### Goal of the exercise
Rewrite the source text of both records below, replacing every "Title" with "Headline" and keeping everything else unchanged. Omit the pictures.

*** Opening Given records ***

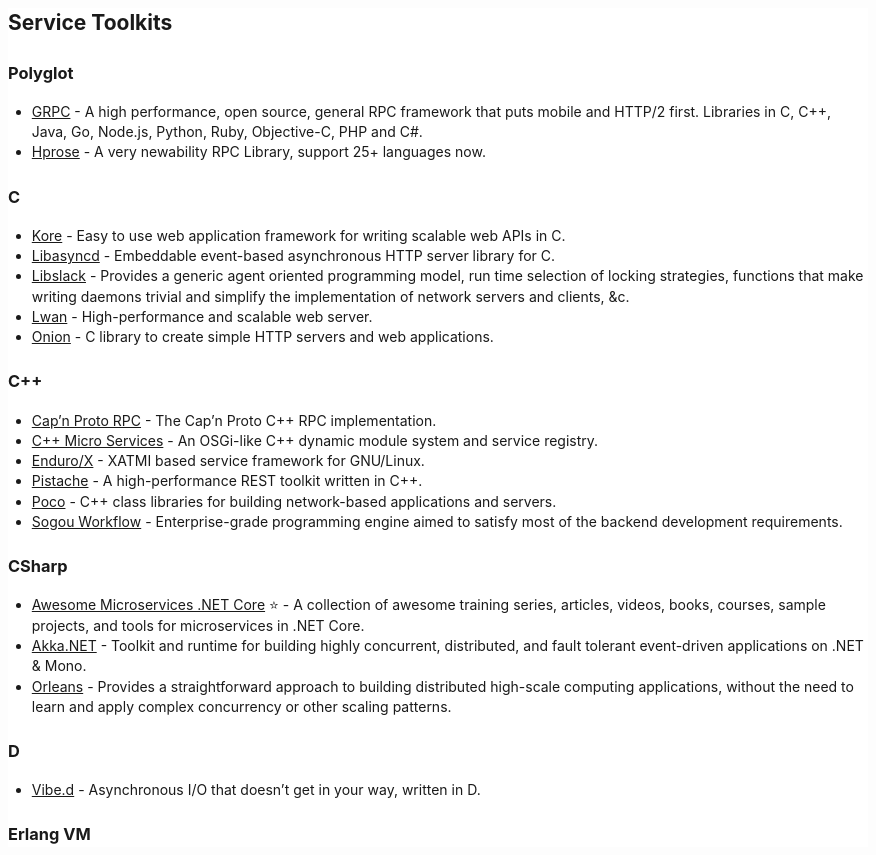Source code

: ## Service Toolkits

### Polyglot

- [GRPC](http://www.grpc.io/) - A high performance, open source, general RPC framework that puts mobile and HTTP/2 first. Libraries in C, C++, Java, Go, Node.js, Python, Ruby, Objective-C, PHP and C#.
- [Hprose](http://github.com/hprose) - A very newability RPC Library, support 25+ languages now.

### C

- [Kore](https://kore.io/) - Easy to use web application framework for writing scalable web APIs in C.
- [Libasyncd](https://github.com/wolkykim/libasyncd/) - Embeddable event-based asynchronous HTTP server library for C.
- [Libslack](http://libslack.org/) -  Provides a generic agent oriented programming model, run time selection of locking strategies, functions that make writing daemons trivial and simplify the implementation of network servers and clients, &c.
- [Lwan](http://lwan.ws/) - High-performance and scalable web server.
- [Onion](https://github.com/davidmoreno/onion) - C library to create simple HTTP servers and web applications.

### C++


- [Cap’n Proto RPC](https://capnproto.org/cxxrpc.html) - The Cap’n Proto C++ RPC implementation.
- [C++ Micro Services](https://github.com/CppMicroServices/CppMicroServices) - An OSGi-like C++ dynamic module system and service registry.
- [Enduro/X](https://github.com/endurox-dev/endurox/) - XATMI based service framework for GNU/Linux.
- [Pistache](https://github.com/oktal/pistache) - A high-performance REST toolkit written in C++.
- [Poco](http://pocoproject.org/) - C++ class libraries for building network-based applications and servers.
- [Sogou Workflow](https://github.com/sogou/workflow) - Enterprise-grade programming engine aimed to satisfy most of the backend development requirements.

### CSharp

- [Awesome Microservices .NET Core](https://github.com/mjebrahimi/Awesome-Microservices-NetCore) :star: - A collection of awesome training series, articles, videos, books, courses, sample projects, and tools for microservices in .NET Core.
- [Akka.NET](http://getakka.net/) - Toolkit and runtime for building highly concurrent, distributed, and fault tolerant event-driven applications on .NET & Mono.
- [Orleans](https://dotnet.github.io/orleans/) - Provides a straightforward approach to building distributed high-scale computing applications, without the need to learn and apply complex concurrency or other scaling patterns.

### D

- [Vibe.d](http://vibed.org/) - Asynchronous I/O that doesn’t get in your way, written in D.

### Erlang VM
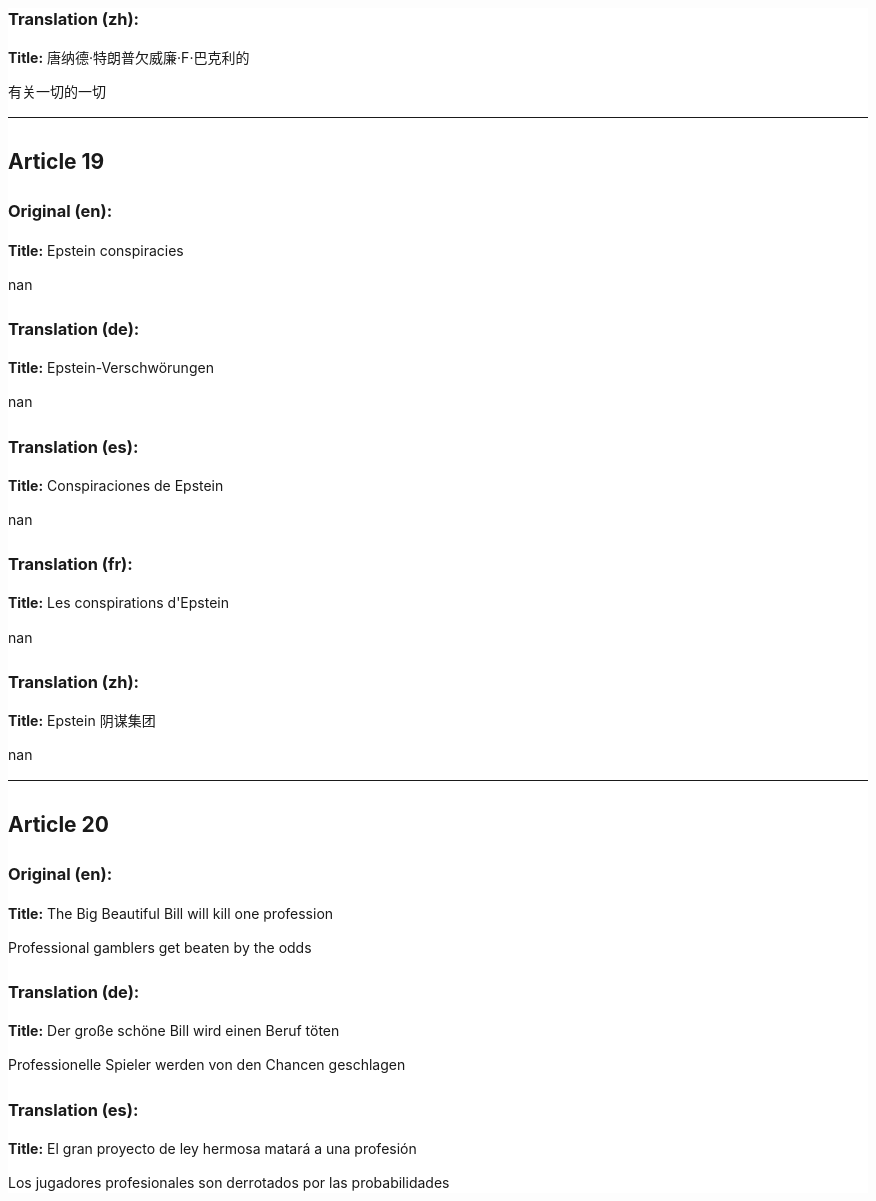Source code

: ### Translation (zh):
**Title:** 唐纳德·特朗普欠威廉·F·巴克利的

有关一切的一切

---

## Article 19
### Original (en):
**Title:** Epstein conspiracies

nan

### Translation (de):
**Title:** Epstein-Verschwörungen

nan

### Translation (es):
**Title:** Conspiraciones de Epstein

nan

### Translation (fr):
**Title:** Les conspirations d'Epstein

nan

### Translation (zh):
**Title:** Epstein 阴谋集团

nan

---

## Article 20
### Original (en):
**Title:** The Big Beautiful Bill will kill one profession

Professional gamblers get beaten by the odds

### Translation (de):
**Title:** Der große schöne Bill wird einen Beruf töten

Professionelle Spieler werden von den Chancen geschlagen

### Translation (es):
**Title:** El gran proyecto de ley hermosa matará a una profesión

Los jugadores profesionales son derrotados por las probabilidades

*** Closing Given records ***

### Output below
Source code

: ## Service Toolkits

### Polyglot

- [GRPC](http://www.grpc.io/) - A high performance, open source, general RPC framework that puts mobile and HTTP/2 first. Libraries in C, C++, Java, Go, Node.js, Python, Ruby, Objective-C, PHP and C#.
- [Hprose](http://github.com/hprose) - A very newability RPC Library, support 25+ languages now.

### C

- [Kore](https://kore.io/) - Easy to use web application framework for writing scalable web APIs in C.
- [Libasyncd](https://github.com/wolkykim/libasyncd/) - Embeddable event-based asynchronous HTTP server library for C.
- [Libslack](http://libslack.org/) -  Provides a generic agent oriented programming model, run time selection of locking strategies, functions that make writing daemons trivial and simplify the implementation of network servers and clients, &c.
- [Lwan](http://lwan.ws/) - High-performance and scalable web server.
- [Onion](https://github.com/davidmoreno/onion) - C library to create simple HTTP servers and web applications.

### C++


- [Cap’n Proto RPC](https://capnproto.org/cxxrpc.html) - The Cap’n Proto C++ RPC implementation.
- [C++ Micro Services](https://github.com/CppMicroServices/CppMicroServices) - An OSGi-like C++ dynamic module system and service registry.
- [Enduro/X](https://github.com/endurox-dev/endurox/) - XATMI based service framework for GNU/Linux.
- [Pistache](https://github.com/oktal/pistache) - A high-performance REST toolkit written in C++.
- [Poco](http://pocoproject.org/) - C++ class libraries for building network-based applications and servers.
- [Sogou Workflow](https://github.com/sogou/workflow) - Enterprise-grade programming engine aimed to satisfy most of the backend development requirements.

### CSharp

- [Awesome Microservices .NET Core](https://github.com/mjebrahimi/Awesome-Microservices-NetCore) :star: - A collection of awesome training series, articles, videos, books, courses, sample projects, and tools for microservices in .NET Core.
- [Akka.NET](http://getakka.net/) - Toolkit and runtime for building highly concurrent, distributed, and fault tolerant event-driven applications on .NET & Mono.
- [Orleans](https://dotnet.github.io/orleans/) - Provides a straightforward approach to building distributed high-scale computing applications, without the need to learn and apply complex concurrency or other scaling patterns.

### D

- [Vibe.d](http://vibed.org/) - Asynchronous I/O that doesn’t get in your way, written in D.

### Erlang VM
Source code

: ### Translation (zh):
**Headline:** 唐纳德·特朗普欠威廉·F·巴克利的

有关一切的一切

---

## Article 19
### Original (en):
**Headline:** Epstein conspiracies

nan

### Translation (de):
**Headline:** Epstein-Verschwörungen

nan

### Translation (es):
**Headline:** Conspiraciones de Epstein

nan

### Translation (fr):
**Headline:** Les conspirations d'Epstein

nan

### Translation (zh):
**Headline:** Epstein 阴谋集团

nan

---

## Article 20
### Original (en):
**Headline:** The Big Beautiful Bill will kill one profession

Professional gamblers get beaten by the odds

### Translation (de):
**Headline:** Der große schöne Bill wird einen Beruf töten

Professionelle Spieler werden von den Chancen geschlagen

### Translation (es):
**Headline:** El gran proyecto de ley hermosa matará a una profesión

Los jugadores profesionales son derrotados por las probabilidades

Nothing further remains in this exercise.